*Data in this exercise:*
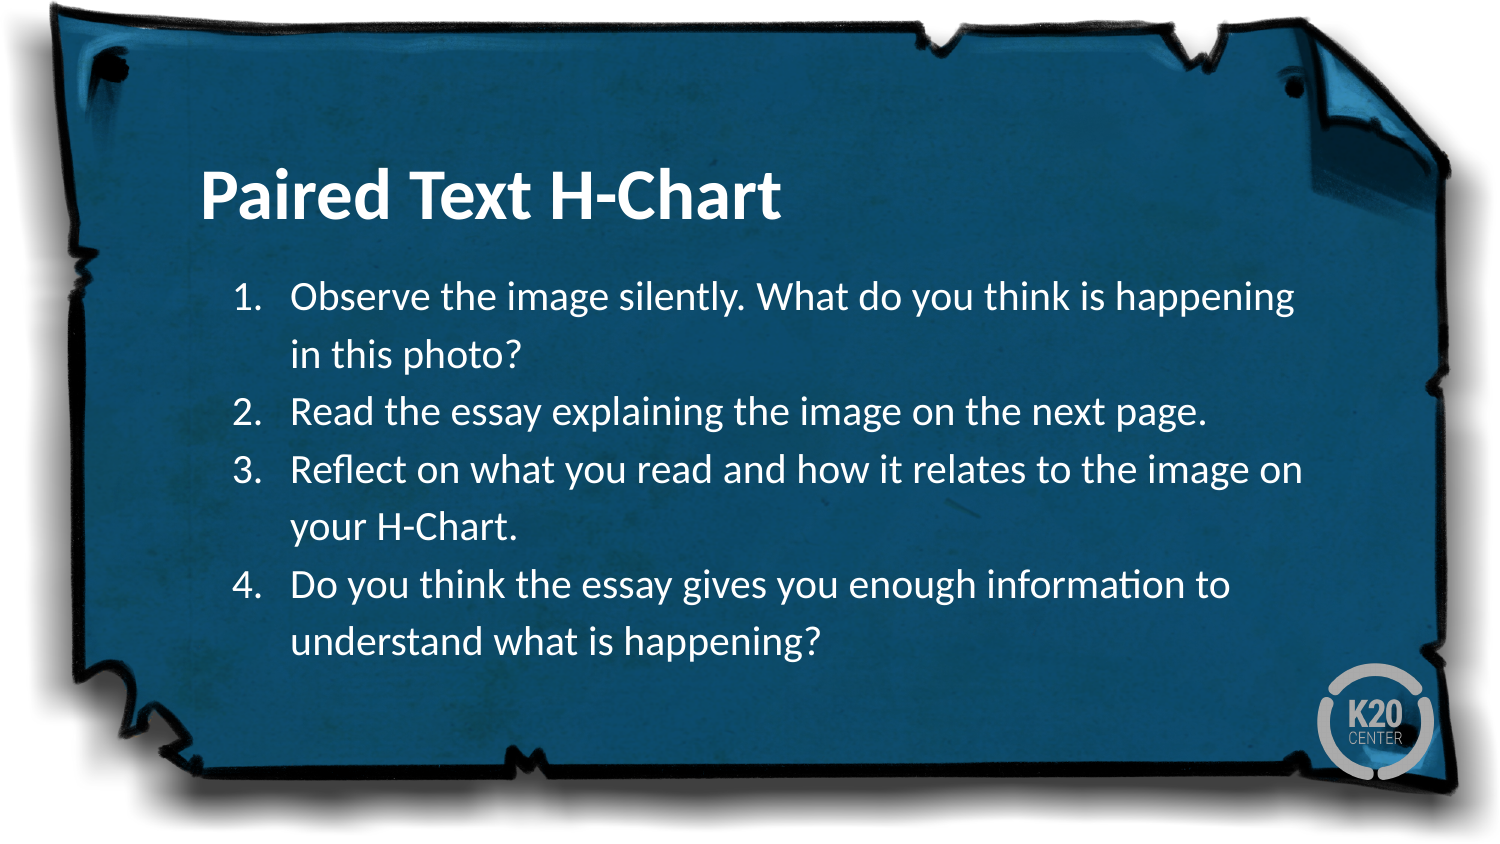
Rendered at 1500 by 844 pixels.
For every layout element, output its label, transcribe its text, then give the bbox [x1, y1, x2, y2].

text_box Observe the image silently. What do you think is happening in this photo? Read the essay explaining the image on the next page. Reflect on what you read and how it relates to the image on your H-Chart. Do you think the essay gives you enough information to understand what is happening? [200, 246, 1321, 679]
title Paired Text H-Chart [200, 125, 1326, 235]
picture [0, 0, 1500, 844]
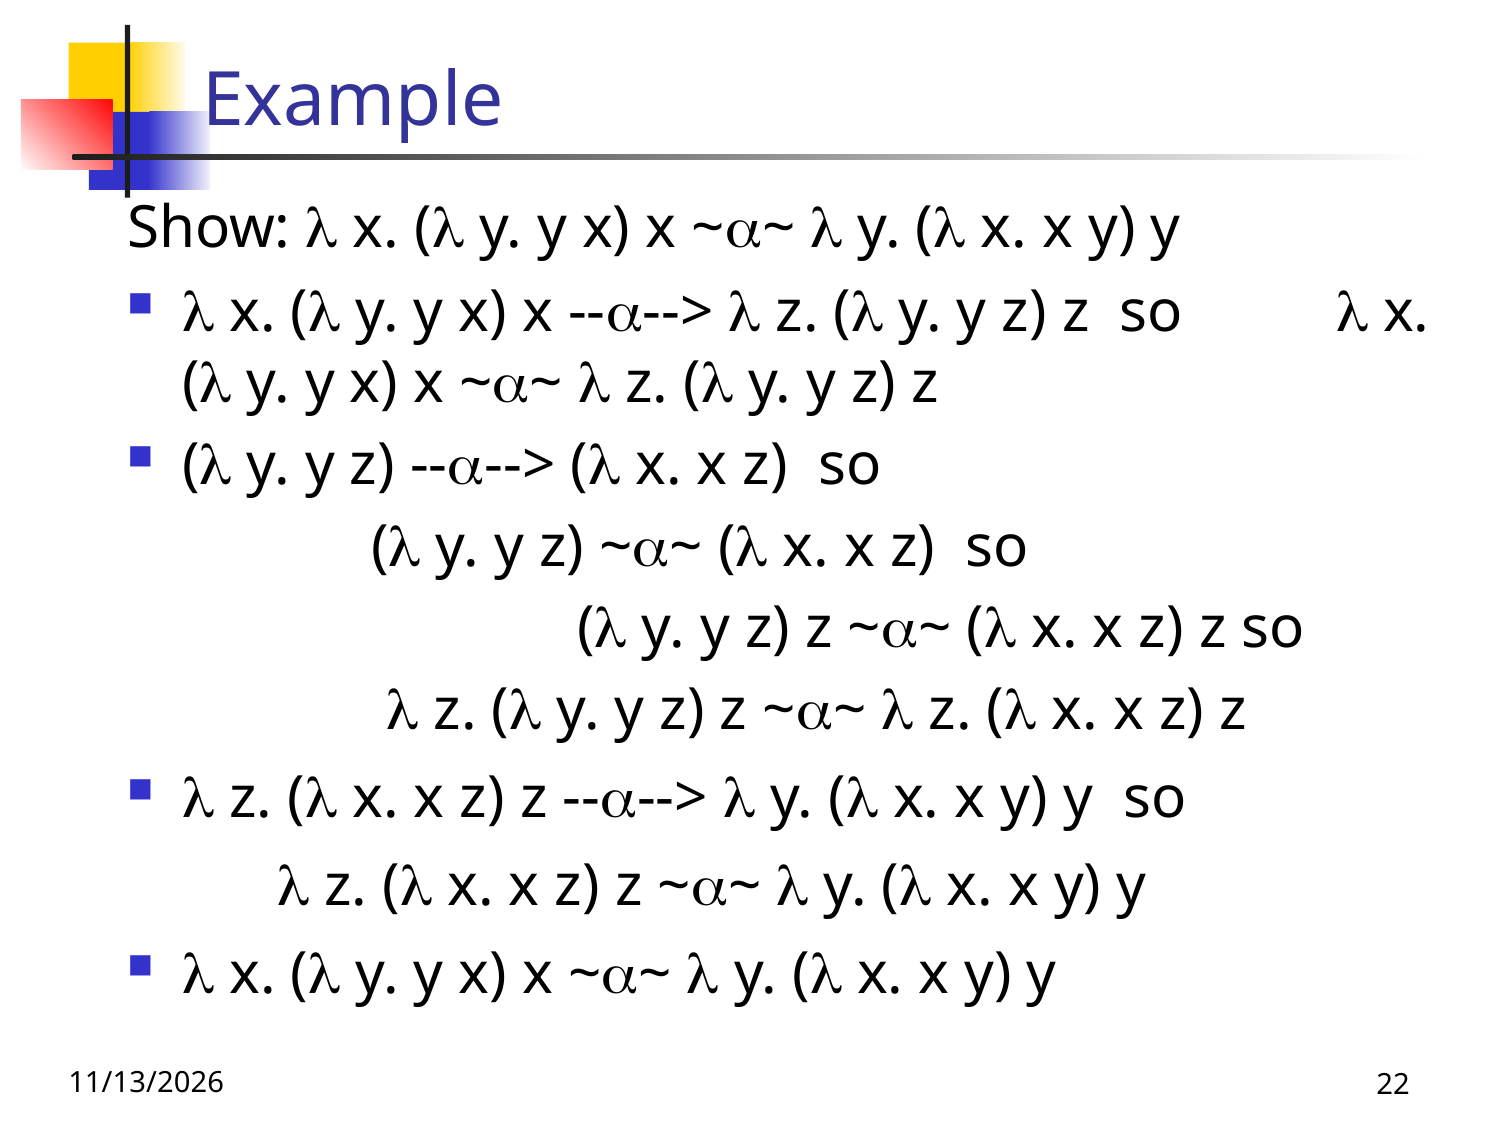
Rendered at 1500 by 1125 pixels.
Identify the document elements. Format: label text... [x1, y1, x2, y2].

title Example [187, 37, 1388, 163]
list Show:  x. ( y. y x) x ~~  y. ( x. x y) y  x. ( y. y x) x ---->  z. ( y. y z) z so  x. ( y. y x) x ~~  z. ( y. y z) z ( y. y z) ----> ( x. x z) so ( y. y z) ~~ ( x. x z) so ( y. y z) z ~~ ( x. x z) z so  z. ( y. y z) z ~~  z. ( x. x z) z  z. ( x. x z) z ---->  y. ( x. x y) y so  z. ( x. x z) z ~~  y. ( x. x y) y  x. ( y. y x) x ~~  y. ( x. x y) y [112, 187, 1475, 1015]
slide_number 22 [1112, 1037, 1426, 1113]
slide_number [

*Problem requirements:* It would help to have the listing above repeated exactly, with all images removed.

*Exercise answer:*
Rendered at 1500 by 844 pixels.
For every layout element, output its label, transcribe its text, then give the bbox [x1, y1, x2, y2].

text_box Observe the image silently. What do you think is happening in this photo? Read the essay explaining the image on the next page. Reflect on what you read and how it relates to the image on your H-Chart. Do you think the essay gives you enough information to understand what is happening? [200, 246, 1321, 679]
title Paired Text H-Chart [200, 125, 1326, 235]
picture [0, 0, 1500, 844]
Rendered at 1500 by 1125 pixels.
Identify the document elements. Format: label text... [x1, y1, x2, y2].

title Example [187, 37, 1388, 163]
list Show:  x. ( y. y x) x ~~  y. ( x. x y) y  x. ( y. y x) x ---->  z. ( y. y z) z so  x. ( y. y x) x ~~  z. ( y. y z) z ( y. y z) ----> ( x. x z) so ( y. y z) ~~ ( x. x z) so ( y. y z) z ~~ ( x. x z) z so  z. ( y. y z) z ~~  z. ( x. x z) z  z. ( x. x z) z ---->  y. ( x. x y) y so  z. ( x. x z) z ~~  y. ( x. x y) y  x. ( y. y x) x ~~  y. ( x. x y) y [112, 187, 1475, 1015]
slide_number 22 [1112, 1037, 1426, 1113]
slide_number [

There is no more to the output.